You could specify the execution mode in Python Table API or Python DataStream API jobs as following:
.. code-block:: python
## Python Table API
# Specify `PROCESS` mode
table_env.get_config().set("python.execution-mode", "process")
# Specify `THREAD` mode
table_env.get_config().set("python.execution-mode", "thread")
## Python DataStream API
config = Configuration()
# Specify `PROCESS` mode
config.set_string("python.execution-mode", "process")
# Specify `THREAD` mode
config.set_string("python.execution-mode", "thread")
# Create the corresponding StreamExecutionEnvironment
env = StreamExecutionEnvironment.get_execution_environment(config)
Supported Cases
===============
Python Table API
----------------
The following table shows where the ``THREAD`` execution mode is supported in Python Table API.
.. list-table::
:header-rows: 1
* - UDFs
- ``PROCESS``
- ``THREAD``
* - Python UDF
- Yes
- Yes
* - Python UDTF
- Yes
- Yes
* - Python UDAF
- Yes
- No
* - Pandas UDF & Pandas UDAF
- Yes
- No
Python DataStream API
---------------------
The following table shows where the ``PROCESS`` execution mode and the ``THREAD`` execution mode are supported in Python DataStream API.
.. list-table::
:header-rows: 1
* - Operators
- ``PROCESS``
- ``THREAD``
* - Map
- Yes
- Yes
* - FlatMap
- Yes
- Yes
* - Filter
- Yes
- Yes
* - Reduce
- Yes
- Yes
* - Union
- Yes
- Yes
* - Connect
- Yes
- Yes
* - CoMap
- Yes
- Yes
* - CoFlatMap
- Yes
- Yes
* - Process Function
- Yes
- Yes
* - Window Apply
- Yes
- Yes
* - Window Aggregate
- Yes
- Yes
* - Window Reduce
- Yes
- Yes
* - Window Process
- Yes
- Yes
* - Side Output
- Yes
- Yes
* - State
- Yes
- Yes
* - Iterate
- No
- No
* - Window CoGroup
- No
- No
* - Window Join
- No
- No
* - Interval Join
- No
- No
* - Async I/O
- No
- No
.. note::
Currently, it still doesn't support to execute Python UDFs in ``THREAD`` execution mode in all places.

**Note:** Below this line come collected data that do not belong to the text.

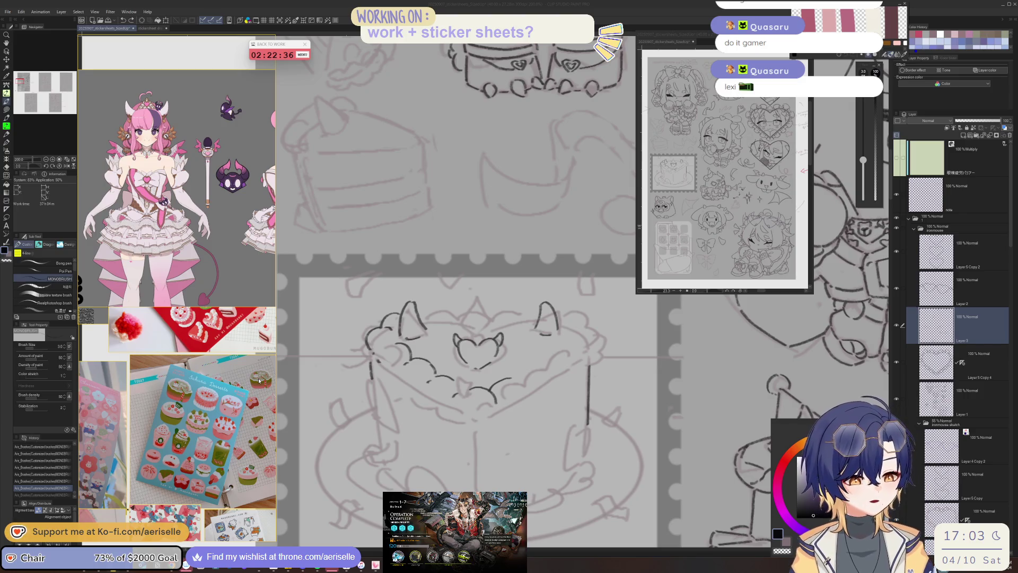
- Ink the right horn, a curve left of the heart and the centre flame stroke
mouse_move(560, 310)
left_mouse_down()
mouse_move(587, 320)
mouse_move(593, 347)
mouse_move(572, 334)
left_mouse_up()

It will fall back to ``PROCESS`` execution mode in these cases. So it may happen that you configure a job
to execute in ``THREAD`` execution mode, however, it's actually executed in ``PROCESS`` execution mode.
Execution Behavior
==================
This section provides an overview of the execution behavior of ``THREAD`` execution mode and contrasts
they with ``PROCESS`` execution mode. For more details, please refer to the FLIP that introduced this feature:
`FLIP-206 <https://cwiki.apache.org/confluence/display/FLINK/FLIP-206%3A+Support+PyFlink+Runtime+Execution+in+Thread+Mode>`_.
PROCESS Execution Mode
----------------------
In ``PROCESS`` execution mode, the Python user-defined functions will be executed in separate Python Worker process.

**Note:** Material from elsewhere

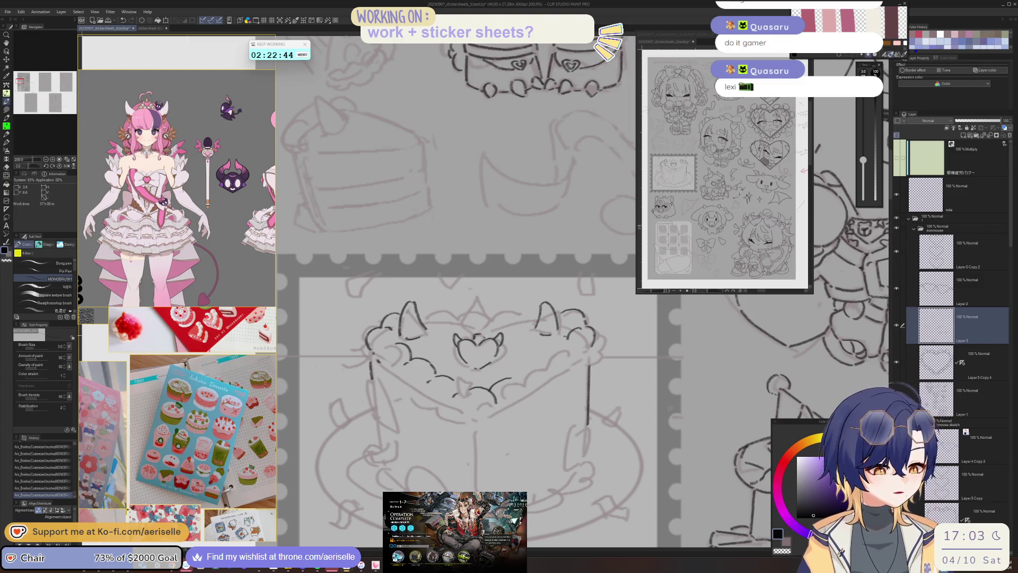
mouse_move(471, 335)
left_mouse_down()
mouse_move(470, 310)
mouse_move(490, 327)
left_mouse_up()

The Java operator process communicates with the Python worker process using various Grpc services.
THREAD Execution Mode
---------------------
In ``THREAD`` execution mode, the Python user-defined functions will be executed in the same process
as Java operators. PyFlink takes use of third part library `PEMJA <https://github.com/alibaba/pemja>`_
to embed Python in Java Application.